*** Begin section ***

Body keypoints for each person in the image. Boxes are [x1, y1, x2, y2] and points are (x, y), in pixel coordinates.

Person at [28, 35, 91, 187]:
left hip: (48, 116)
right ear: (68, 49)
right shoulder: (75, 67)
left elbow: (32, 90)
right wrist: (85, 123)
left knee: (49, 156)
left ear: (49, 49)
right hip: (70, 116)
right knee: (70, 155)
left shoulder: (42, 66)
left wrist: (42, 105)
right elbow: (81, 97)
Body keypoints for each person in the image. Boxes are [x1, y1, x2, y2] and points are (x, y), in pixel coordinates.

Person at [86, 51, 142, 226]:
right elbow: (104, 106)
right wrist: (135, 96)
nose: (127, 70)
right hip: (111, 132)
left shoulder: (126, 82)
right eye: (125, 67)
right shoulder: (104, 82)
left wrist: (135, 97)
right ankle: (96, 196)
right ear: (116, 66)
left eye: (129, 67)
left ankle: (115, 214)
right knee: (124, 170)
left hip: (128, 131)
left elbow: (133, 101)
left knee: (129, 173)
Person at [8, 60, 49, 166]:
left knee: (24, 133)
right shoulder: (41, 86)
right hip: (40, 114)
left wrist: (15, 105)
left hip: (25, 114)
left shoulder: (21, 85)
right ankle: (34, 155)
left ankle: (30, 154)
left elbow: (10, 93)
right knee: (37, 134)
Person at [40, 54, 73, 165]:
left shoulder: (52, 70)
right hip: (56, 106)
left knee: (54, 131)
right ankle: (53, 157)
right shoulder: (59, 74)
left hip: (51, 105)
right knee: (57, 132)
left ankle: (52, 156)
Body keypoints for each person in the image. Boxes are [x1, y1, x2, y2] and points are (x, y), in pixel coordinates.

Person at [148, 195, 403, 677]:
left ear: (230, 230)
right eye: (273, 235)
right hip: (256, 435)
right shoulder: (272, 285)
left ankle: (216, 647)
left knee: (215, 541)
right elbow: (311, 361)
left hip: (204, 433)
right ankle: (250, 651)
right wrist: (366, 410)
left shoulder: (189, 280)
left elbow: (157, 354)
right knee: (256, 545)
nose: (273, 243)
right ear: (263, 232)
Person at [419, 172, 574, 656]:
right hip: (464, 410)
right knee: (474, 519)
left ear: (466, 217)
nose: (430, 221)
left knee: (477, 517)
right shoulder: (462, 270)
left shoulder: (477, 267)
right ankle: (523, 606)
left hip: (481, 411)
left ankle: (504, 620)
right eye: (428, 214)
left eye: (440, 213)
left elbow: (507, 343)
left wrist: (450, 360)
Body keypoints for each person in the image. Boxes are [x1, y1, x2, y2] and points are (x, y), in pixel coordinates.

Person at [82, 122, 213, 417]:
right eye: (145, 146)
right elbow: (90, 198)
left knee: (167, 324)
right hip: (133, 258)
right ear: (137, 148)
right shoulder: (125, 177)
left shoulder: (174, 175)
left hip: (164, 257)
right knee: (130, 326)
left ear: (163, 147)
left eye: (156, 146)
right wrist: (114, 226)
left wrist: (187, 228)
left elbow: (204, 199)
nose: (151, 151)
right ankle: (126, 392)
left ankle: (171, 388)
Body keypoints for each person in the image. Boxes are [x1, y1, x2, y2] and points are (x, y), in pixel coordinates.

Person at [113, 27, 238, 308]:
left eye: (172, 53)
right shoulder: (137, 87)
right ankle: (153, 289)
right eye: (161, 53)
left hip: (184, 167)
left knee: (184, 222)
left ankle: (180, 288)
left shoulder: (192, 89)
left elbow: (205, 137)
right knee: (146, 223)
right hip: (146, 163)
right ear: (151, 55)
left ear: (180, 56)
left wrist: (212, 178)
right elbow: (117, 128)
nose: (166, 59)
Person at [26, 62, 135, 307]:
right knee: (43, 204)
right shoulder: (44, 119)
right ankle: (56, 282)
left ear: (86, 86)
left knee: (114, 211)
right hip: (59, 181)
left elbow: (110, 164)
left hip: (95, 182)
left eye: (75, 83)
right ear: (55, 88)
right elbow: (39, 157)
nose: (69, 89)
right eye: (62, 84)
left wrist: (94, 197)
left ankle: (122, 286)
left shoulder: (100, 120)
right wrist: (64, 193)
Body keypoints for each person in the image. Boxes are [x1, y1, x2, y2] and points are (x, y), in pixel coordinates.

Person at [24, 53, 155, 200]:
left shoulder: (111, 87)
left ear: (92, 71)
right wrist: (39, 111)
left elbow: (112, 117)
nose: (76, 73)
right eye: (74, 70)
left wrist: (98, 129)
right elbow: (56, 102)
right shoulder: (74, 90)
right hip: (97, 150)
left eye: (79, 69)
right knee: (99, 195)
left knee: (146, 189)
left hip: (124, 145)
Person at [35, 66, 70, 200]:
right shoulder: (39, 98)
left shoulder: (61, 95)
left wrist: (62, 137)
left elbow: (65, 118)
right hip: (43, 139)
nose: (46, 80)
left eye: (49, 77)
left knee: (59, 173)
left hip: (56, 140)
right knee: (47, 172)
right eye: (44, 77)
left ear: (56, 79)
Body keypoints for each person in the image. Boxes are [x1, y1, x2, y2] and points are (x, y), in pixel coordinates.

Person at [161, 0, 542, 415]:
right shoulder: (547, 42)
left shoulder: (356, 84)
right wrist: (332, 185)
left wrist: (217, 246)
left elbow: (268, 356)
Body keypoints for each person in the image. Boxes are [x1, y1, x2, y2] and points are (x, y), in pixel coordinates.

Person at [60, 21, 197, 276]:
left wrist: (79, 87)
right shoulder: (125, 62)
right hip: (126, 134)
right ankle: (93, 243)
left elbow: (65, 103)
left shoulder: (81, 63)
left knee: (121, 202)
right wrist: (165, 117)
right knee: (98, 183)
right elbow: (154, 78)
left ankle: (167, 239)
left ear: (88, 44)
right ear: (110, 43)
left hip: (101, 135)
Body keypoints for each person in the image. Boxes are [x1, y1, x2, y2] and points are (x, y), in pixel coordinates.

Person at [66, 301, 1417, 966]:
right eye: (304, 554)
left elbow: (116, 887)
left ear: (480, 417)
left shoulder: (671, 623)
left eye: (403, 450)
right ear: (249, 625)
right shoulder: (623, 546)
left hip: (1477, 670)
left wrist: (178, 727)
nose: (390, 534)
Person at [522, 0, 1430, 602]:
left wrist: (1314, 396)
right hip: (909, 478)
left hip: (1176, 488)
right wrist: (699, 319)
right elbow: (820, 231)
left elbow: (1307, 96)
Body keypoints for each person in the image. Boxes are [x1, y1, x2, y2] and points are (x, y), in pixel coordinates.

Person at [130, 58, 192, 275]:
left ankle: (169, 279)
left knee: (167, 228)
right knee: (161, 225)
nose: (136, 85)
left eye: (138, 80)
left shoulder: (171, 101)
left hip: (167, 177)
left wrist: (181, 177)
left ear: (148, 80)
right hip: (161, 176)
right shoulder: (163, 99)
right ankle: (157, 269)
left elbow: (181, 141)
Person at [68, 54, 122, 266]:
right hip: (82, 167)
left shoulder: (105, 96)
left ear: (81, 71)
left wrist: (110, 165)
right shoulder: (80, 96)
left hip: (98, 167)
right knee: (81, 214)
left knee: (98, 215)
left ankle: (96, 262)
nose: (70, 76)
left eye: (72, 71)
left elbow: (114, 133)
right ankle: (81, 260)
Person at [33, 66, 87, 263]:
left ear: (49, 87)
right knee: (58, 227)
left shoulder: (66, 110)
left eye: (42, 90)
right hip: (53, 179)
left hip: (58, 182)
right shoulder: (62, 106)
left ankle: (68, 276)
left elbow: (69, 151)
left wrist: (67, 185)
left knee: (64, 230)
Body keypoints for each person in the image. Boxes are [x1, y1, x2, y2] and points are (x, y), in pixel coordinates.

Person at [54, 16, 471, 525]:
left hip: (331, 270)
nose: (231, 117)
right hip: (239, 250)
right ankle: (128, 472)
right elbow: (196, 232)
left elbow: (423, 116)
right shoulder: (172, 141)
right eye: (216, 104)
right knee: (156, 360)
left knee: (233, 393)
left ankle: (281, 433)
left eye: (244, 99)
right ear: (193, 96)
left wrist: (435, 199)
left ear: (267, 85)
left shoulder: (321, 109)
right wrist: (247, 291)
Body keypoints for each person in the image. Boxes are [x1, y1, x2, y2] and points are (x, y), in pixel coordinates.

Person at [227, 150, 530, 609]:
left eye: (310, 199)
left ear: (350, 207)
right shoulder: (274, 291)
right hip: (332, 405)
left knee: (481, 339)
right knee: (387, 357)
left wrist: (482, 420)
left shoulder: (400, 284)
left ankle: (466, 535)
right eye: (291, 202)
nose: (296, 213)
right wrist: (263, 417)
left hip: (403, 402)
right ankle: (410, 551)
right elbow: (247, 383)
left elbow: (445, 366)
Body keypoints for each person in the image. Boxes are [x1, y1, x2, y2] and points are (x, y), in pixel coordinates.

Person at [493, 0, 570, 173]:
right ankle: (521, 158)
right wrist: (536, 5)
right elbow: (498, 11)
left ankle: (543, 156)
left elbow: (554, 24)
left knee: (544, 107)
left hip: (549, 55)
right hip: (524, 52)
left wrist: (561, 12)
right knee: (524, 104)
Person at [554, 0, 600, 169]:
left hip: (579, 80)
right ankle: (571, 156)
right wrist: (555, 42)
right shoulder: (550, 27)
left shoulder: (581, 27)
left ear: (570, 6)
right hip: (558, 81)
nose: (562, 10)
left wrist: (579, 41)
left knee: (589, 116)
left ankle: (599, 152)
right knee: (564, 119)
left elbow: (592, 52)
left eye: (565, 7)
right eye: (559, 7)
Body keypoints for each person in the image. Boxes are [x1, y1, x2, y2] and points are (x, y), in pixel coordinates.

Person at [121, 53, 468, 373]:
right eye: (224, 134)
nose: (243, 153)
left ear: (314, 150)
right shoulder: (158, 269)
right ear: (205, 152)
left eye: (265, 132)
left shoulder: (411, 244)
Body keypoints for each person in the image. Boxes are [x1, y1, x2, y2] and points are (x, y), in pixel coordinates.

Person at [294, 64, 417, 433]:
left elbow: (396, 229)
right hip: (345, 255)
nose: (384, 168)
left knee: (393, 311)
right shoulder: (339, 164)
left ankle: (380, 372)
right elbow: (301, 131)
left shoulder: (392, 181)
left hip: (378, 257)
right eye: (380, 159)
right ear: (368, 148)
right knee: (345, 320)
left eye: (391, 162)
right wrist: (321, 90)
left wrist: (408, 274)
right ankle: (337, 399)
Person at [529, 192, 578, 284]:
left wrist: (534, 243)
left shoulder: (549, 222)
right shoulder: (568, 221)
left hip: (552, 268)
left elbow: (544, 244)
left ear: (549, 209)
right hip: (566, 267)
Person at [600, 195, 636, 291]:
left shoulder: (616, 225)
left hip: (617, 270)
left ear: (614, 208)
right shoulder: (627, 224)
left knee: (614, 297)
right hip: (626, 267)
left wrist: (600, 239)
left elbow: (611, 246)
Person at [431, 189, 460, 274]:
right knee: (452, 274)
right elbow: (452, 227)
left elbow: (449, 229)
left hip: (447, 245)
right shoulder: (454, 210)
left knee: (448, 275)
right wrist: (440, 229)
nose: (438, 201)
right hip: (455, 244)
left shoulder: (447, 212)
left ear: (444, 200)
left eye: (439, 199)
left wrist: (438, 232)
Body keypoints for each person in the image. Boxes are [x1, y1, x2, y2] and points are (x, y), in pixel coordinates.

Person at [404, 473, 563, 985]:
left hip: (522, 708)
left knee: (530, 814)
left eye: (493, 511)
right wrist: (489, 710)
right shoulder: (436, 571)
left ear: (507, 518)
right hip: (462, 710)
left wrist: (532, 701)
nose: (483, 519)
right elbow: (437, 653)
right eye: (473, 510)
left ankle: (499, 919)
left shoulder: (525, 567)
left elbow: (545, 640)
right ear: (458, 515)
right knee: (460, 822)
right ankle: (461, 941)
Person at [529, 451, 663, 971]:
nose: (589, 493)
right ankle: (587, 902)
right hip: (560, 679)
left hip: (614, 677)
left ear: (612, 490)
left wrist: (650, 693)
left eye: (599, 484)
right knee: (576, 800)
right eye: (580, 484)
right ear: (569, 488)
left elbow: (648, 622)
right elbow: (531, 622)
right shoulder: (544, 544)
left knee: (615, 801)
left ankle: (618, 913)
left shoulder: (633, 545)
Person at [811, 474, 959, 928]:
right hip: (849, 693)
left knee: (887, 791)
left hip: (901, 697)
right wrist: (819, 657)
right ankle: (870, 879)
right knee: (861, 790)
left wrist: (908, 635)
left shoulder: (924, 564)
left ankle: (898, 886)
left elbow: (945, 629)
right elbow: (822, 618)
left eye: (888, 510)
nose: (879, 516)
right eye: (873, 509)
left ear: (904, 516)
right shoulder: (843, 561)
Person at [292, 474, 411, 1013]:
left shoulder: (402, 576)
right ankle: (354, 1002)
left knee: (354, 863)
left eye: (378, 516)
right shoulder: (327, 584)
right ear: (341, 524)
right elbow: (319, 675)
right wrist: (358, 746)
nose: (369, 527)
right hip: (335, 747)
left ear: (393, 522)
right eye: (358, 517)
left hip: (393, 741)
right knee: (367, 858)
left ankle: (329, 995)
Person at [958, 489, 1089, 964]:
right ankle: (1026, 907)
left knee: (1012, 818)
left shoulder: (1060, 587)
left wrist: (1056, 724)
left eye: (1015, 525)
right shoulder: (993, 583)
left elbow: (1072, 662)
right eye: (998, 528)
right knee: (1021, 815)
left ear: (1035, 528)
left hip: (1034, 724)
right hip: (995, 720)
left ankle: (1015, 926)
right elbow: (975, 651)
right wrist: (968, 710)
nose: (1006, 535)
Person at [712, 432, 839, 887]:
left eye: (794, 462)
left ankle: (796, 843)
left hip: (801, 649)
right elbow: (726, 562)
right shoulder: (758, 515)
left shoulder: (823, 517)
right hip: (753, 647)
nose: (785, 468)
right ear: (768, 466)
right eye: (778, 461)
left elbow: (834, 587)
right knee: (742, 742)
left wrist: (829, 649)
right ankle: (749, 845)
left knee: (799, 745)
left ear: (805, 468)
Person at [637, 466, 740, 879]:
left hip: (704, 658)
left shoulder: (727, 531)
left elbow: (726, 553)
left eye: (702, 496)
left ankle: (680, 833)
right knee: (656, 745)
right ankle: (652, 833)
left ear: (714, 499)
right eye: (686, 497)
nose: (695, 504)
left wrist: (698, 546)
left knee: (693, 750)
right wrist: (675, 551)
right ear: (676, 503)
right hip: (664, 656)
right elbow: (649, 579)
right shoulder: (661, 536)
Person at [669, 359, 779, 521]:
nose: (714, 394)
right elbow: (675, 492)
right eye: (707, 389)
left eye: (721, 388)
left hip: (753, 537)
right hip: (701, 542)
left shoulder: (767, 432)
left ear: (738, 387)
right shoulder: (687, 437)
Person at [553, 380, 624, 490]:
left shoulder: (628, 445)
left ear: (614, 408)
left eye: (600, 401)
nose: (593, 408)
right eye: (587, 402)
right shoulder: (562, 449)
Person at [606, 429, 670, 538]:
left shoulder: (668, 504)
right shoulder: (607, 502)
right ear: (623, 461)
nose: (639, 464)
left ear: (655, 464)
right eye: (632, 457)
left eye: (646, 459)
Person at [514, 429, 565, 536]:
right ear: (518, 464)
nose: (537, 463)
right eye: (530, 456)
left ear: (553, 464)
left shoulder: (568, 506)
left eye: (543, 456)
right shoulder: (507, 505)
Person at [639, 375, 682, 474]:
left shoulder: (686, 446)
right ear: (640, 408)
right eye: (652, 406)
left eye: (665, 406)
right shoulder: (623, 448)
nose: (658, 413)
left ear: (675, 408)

*** End section ***

Directions for this task = Copy the entries word for word. Start at the first line and end with the line containing "right elbow: (81, 97)".

Exercise response =
Body keypoints for each person in the image. Boxes are [x1, y1, x2, y2] and points are (x, y), in pixel coordinates.

Person at [28, 35, 91, 187]:
left hip: (48, 116)
right ear: (68, 49)
right shoulder: (75, 67)
left elbow: (32, 90)
right wrist: (85, 123)
left knee: (49, 156)
left ear: (49, 49)
right hip: (70, 116)
right knee: (70, 155)
left shoulder: (42, 66)
left wrist: (42, 105)
right elbow: (81, 97)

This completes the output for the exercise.